A full report could be useful to check all feature and you can find here
https://lorenzogirardi.github.io/sitespeedio-results/
and you can have those results only with using the docker image
docker run --rm -v "$(pwd):/sitespeed.io" sitespeedio/sitespeed.io:15.2.0 https://www.k8s.it/
is know easy understand that you can extend in crontab this code and add some other option to store metrics and results files in s3 for example
/usr/bin/docker run --privileged --shm-size=1g --rm --network=cable sitespeedio/sitespeed.io httos://www.example.com -v -b chrome --video --speedIndex -c cable --browsertime.iterations 1 --s3.key S3_KEY --s3.secret S3_SECRET --s3.bucketname S3_BUCKET --s3.removeLocalResult true --s3.path S3_PATH www.ecample.com --graphite.host GRAPHITE_HOST --graphite.port GRAPHITE_PORT --graphite.namespace GRAPHITE_PREFIX
Since we have identified the tool i have to specify the use case
- I need only metrics in this example because, so i don't need to store the output artifact
- I want to store the metrics in influxdb
- I want to run it not as a docker but inside kubernetes
- TBD i'd like to orchestrate actions
The sitespeed.io docker fit perfectly in a kubernetes cronjob vision
https://kubernetes.io/docs/concepts/workloads/controllers/cron-jobs/
is done to start, execute an action and exit
However i'd like to explore a workflow manager ... not just for this case but also to exend some other jobs
I chose this product because i was interested to have something similar to Rundeck , but with more extended capability in order to be possible build a ci/cd without spinnaker
https://argoproj.github.io/
The installation is quite easy , i've just trick a configmap due to volume mount problem genereted by my small kubernetes installation
For a basic installation you need to create a dedicated namespace
kubectl create namespace argo
and than deploy the argo infrastructure (server and workflow)
kubectl apply -n argo -f https://raw.githubusercontent.com/argoproj/argo/stable/manifests/install.yaml
NAMESPACE NAME READY STATUS RESTARTS AGE
argo argo-server-6c886c5b77-l8jfv 1/1 Running 1 2d13h
argo workflow-controller-65948977d-zc9vt 1/1 Running 0 2d14h
As mentioned before i discover a bug (just because i use containerd instead docker in microk8s) , running the firt job
MountVolume.SetUp failed for volume "docker-lib" : hostPath type check failed: /var/lib/docker is not a directory
However adding
data:
config: |
containerRuntimeExecutor: pns
in workflow-controller-configmap
i fixed the issue.
Well now Argo is running and you can interact with the web UI or creating a services and a ingress configuration or with the port forwarding.

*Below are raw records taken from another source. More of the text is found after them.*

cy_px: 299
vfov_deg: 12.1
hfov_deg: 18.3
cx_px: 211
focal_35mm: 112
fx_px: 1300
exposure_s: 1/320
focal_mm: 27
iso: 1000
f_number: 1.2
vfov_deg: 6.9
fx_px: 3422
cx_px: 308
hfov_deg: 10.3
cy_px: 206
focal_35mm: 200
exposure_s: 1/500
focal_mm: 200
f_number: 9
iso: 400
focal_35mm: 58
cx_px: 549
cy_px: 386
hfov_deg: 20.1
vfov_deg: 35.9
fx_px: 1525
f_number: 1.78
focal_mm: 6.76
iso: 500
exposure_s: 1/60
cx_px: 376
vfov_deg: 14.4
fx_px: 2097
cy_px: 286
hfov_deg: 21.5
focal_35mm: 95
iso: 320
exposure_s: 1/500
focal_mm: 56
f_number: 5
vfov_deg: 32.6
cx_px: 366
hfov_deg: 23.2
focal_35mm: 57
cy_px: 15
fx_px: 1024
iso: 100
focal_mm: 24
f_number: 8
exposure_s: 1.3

Since i'm now experimenting the solution i'm just using the second option.
$ kubectl -n argo port-forward deployment/argo-server 2746:2746
Forwarding from 127.0.0.1:2746 -> 2746
Forwarding from [::1]:2746 -> 2746
The UI interface is pretty clean and the authentication model follow the RBAC policy
The editor as well is really good and if i have to think about a solution to share to other teams/depts , this has a good level of abstraction (at least you need to know what is contab)

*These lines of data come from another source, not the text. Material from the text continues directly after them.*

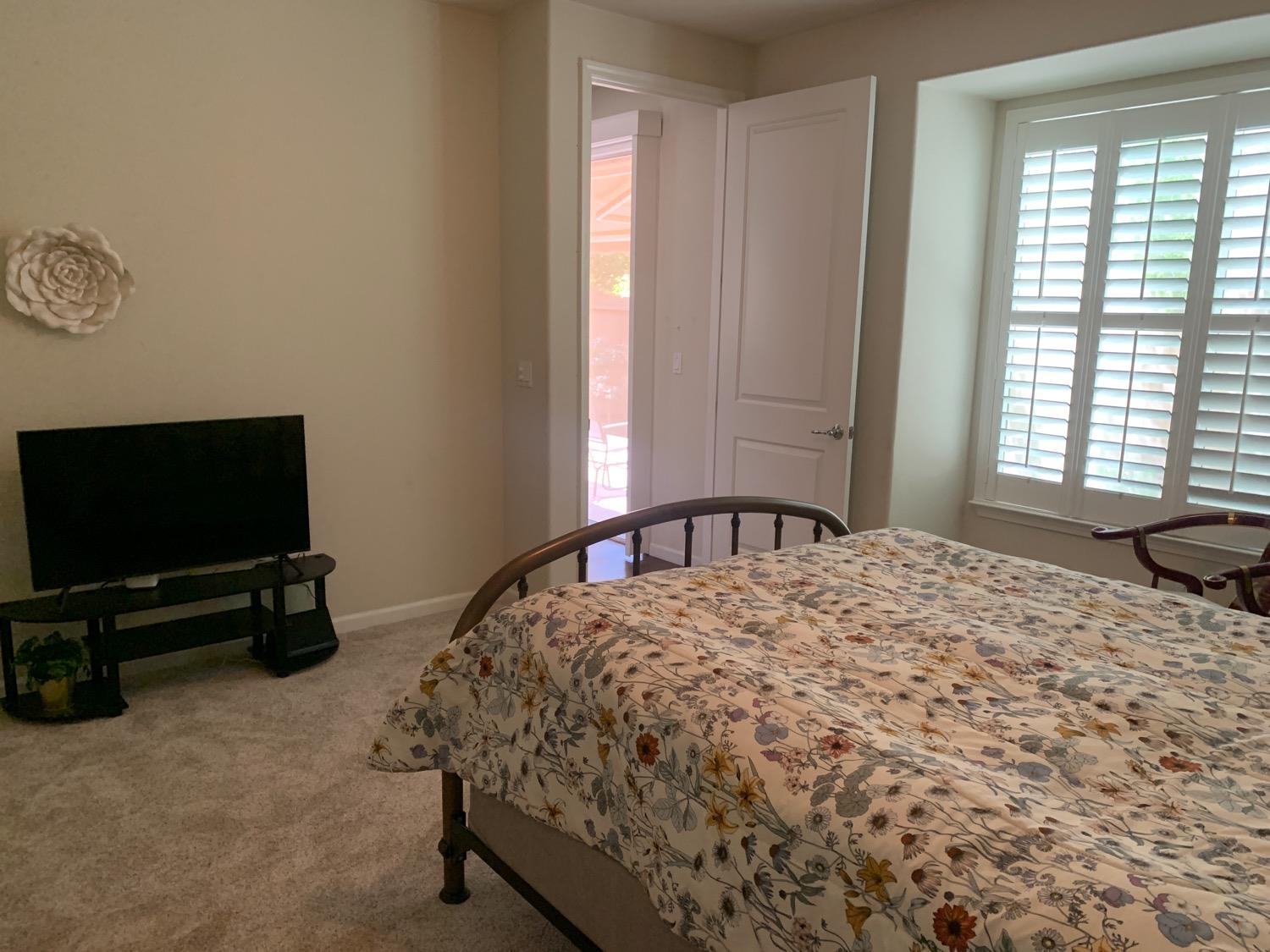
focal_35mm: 26
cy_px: 476
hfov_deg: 67.3
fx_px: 954
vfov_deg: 53.1
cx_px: 635
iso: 250
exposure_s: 1/60
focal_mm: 4.25
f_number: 1.8
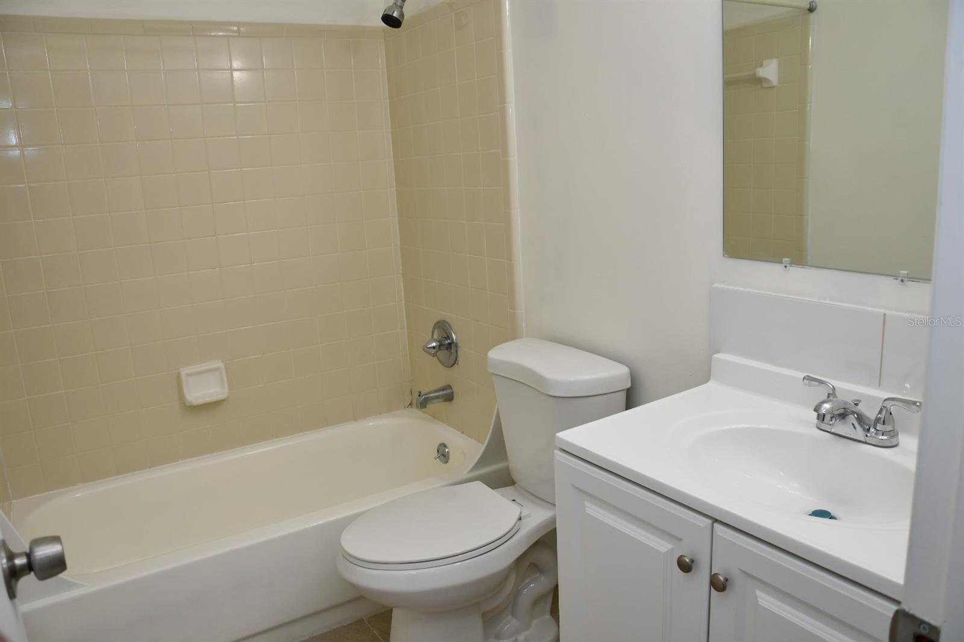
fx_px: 723
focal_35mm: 27
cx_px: 482
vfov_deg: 47.9
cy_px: 321
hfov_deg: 67.4
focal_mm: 18
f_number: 5
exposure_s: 1/100
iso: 200
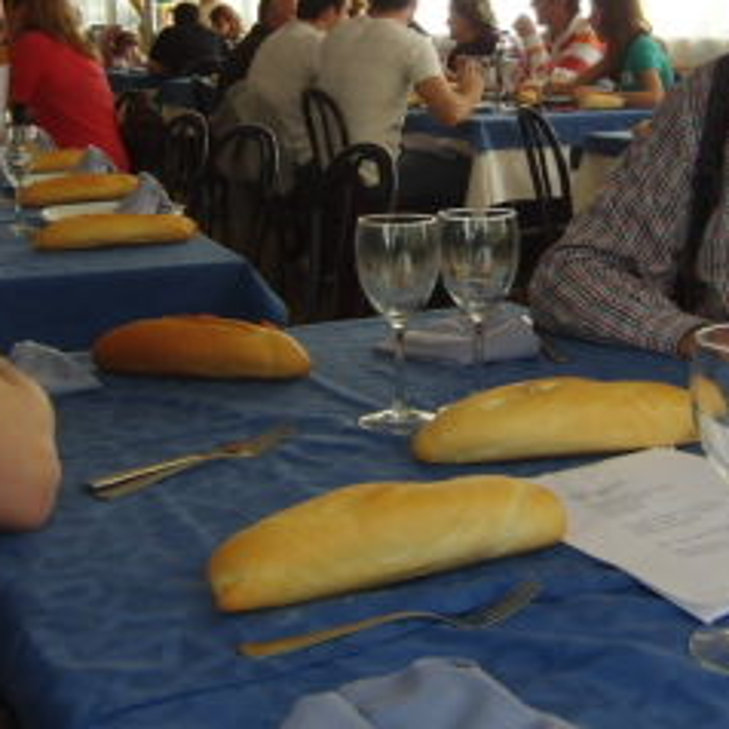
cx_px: 456
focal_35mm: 57
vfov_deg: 29.5
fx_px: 1358
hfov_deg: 29.9
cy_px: 165
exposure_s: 1/100
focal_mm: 4.3
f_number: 3.2
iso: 100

All informations are shared with the most relevant needs
Events could be retrieved and evaluated as well
Last but not least .... logs are in the UI
We are now able to see the metrics in grafana...
you have 2 option , what is used in the
001-argo-job-sitespeedio.yaml
is the influxdb backend that could be rendered using
LIVE VIEW https://services.k8s.it/grafana/d/000000053/pagesummary-influxdb?orgId=2&refresh=15m
However you can also use graphite backend with the same metrics (even more with provided dashboards)
Sitespeed is really good to have an high level view but also details that probably could save load time.
The introduction of Argo can orchestrate multiple checks on all pages/application you need to monitor without a specific crontab time for each job but considering a producer/consumer workflow.